→ Source document
When Moses appeared before Pharaoh, he demanded, “Let My people go” (Exodus 5:1). Yet when the Israelites left Egypt, they were not yet “My people” in the sense that God intended. When they arrived at the Mount, God gave them the opportunity through the Old Covenant to become “My own possession” (Exodus 19:5), but this was conditional upon fulfilling their vow of obedience.
The fact that they failed is seen 40 years later when God made a second covenant with them, this time through God’s oath. Deuteronomy 29:12, 13 says,
12 that you may enter the covenant with the Lord your God and into His oath which the Lord your God is making with you today, 13 in order that He may establish you today as His people and that He may be your God…
If they had already been His people, why would Moses speak of another day under a second covenant—that is, the New Covenant? This shows that man’s vows are inadequate. It requires God’s oath and His work in us to make us truly His people. Therefore, when reading about “My people” in Scripture, we must discern whether it speaks of the Old Covenant potential to be His people (through man’s will and works) or if it speaks of the New Covenant reality and success of God’s promise.

→ Exercise brief
List every Bible reference that the covenant passage cites by book, chapter, and verse. Rely only on the covenant passage for what follows.

→ Dataset records
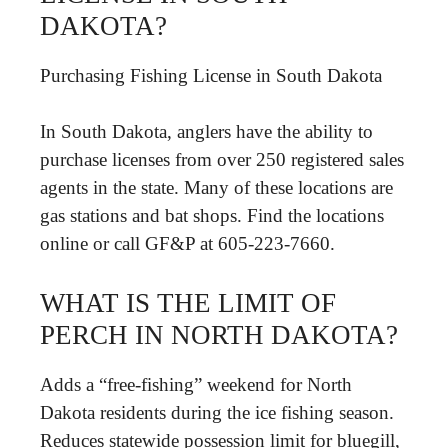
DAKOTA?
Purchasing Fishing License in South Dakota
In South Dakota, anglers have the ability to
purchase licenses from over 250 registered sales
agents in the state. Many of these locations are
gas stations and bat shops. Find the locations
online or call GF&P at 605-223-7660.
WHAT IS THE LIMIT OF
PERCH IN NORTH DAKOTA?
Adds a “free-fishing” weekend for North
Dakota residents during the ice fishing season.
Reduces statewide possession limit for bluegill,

→ Your solution
Exodus 5:1
Exodus 19:5
Deuteronomy 29:12, 13